La nouvelle équipe prévoit de prendre rapidement de nombreuses décisions en faveur de la protection environnementale. Elle envisage notamment de révoquer plus d’une centaine de permis signés au cours du mandat de Trump, qui avaient donné son feu vert au développement de plusieurs infrastructures (pétrolières et gazières) en dépit de leur impact sur la faune locale. Pour commencer, Biden a bloqué le projet — très controversé — d’oléoduc Keystone XL, entre le Canada et les États-Unis. Les opposants au projet y voient un risque de pollution des sols et de l’eau en cas de fuite d’hydrocarbures, ainsi qu’une contribution supplémentaire au réchauffement climatique. À noter que Barack Obama s’y était déjà opposé lors de son mandat, mais Donald Trump était revenu sur sa décision, en faisant de la relance du projet un acte symbolique de sa présidence.

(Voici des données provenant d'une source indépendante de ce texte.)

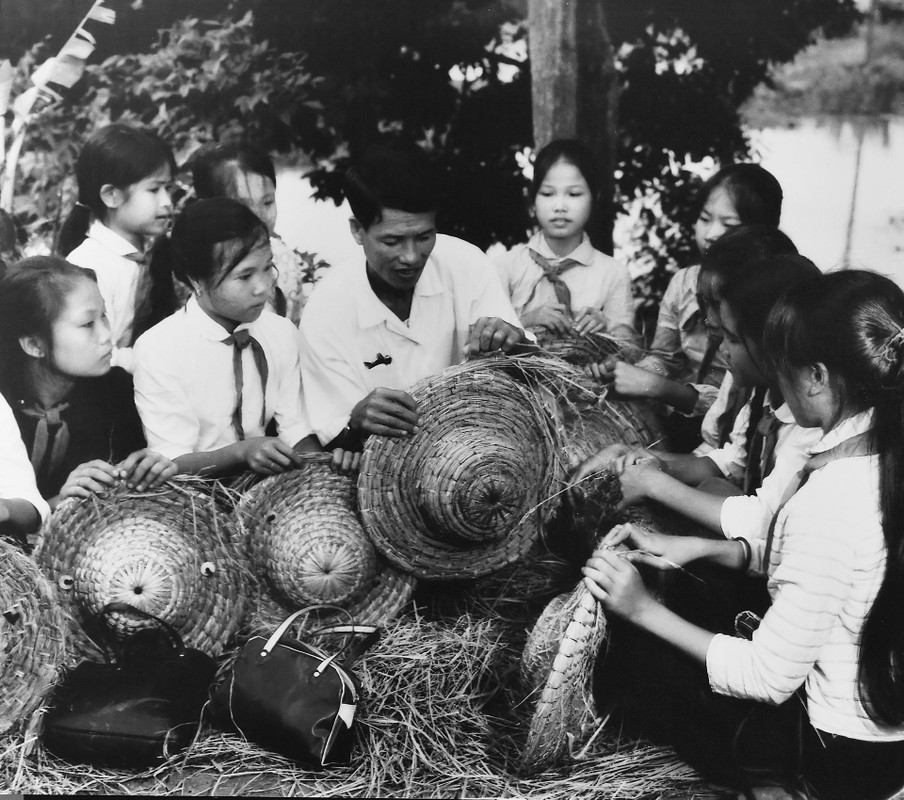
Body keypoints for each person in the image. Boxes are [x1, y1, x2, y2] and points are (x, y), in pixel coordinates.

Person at [582, 269, 904, 799]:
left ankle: (773, 784)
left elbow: (767, 676)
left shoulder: (833, 498)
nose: (774, 377)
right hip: (880, 737)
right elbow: (818, 574)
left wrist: (641, 609)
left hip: (833, 752)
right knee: (701, 598)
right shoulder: (880, 453)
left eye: (783, 365)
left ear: (817, 377)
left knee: (636, 656)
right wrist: (696, 548)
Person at [575, 255, 823, 543]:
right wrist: (642, 458)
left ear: (772, 341)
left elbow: (764, 521)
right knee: (713, 486)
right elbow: (731, 461)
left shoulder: (810, 425)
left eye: (731, 339)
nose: (721, 350)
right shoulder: (764, 396)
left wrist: (656, 485)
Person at [299, 143, 529, 450]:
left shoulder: (467, 264)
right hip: (382, 470)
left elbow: (528, 367)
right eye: (392, 241)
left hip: (477, 451)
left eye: (424, 237)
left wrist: (514, 341)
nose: (411, 257)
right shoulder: (326, 310)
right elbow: (333, 429)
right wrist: (355, 422)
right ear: (357, 231)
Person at [592, 164, 784, 450]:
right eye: (705, 218)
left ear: (762, 233)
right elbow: (665, 357)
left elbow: (741, 399)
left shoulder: (765, 296)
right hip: (678, 420)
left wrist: (654, 386)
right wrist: (630, 373)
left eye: (729, 225)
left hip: (739, 435)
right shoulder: (683, 283)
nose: (710, 233)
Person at [133, 198, 320, 478]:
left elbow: (296, 430)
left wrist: (323, 464)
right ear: (197, 280)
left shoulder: (280, 332)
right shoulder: (158, 349)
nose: (263, 287)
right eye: (244, 276)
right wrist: (241, 453)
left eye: (267, 267)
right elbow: (171, 460)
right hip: (192, 499)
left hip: (269, 489)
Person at [0, 257, 176, 514]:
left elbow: (126, 482)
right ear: (34, 345)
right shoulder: (3, 404)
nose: (107, 335)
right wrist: (59, 502)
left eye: (104, 315)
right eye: (87, 324)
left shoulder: (115, 390)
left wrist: (146, 471)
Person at [492, 139, 637, 343]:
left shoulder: (613, 274)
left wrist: (607, 333)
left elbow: (629, 350)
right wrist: (527, 320)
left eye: (574, 194)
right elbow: (483, 342)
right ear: (533, 200)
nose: (560, 206)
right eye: (548, 193)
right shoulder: (505, 267)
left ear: (594, 198)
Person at [59, 123, 176, 373]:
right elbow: (91, 353)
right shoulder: (89, 266)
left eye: (169, 189)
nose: (168, 202)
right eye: (154, 190)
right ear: (111, 196)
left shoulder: (151, 251)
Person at [191, 141, 311, 326]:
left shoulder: (284, 260)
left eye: (268, 202)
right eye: (243, 206)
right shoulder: (191, 269)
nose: (260, 218)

Dans la foulée, le nouveau président a annoncé son intention d’arrêter tout aménagement du territoire dans la zone des Bears Ears et du Grand Staircase-Escalante, deux sites du parc national de l’Utah, ainsi qu’au niveau des Northeast Canyons and Seamounts Marine en Nouvelle-Angleterre — tous désignés comme « monuments nationaux » par Barack Obama. Biden prévoit également d’imposer un moratoire sur les baux pétroliers et gaziers dans l’Arctique National Wildlife Refuge, une zone protégée située au nord-est de l’Alaska. Enfin, un autre décret va mettre fin à la construction du mur frontalier, partiellement construit entre les États-Unis et le Mexique, qui constituait une menace pour la faune locale (notamment un sanctuaire de papillons situé au Texas), et détruisait les cimetières sacrés des Autochtones.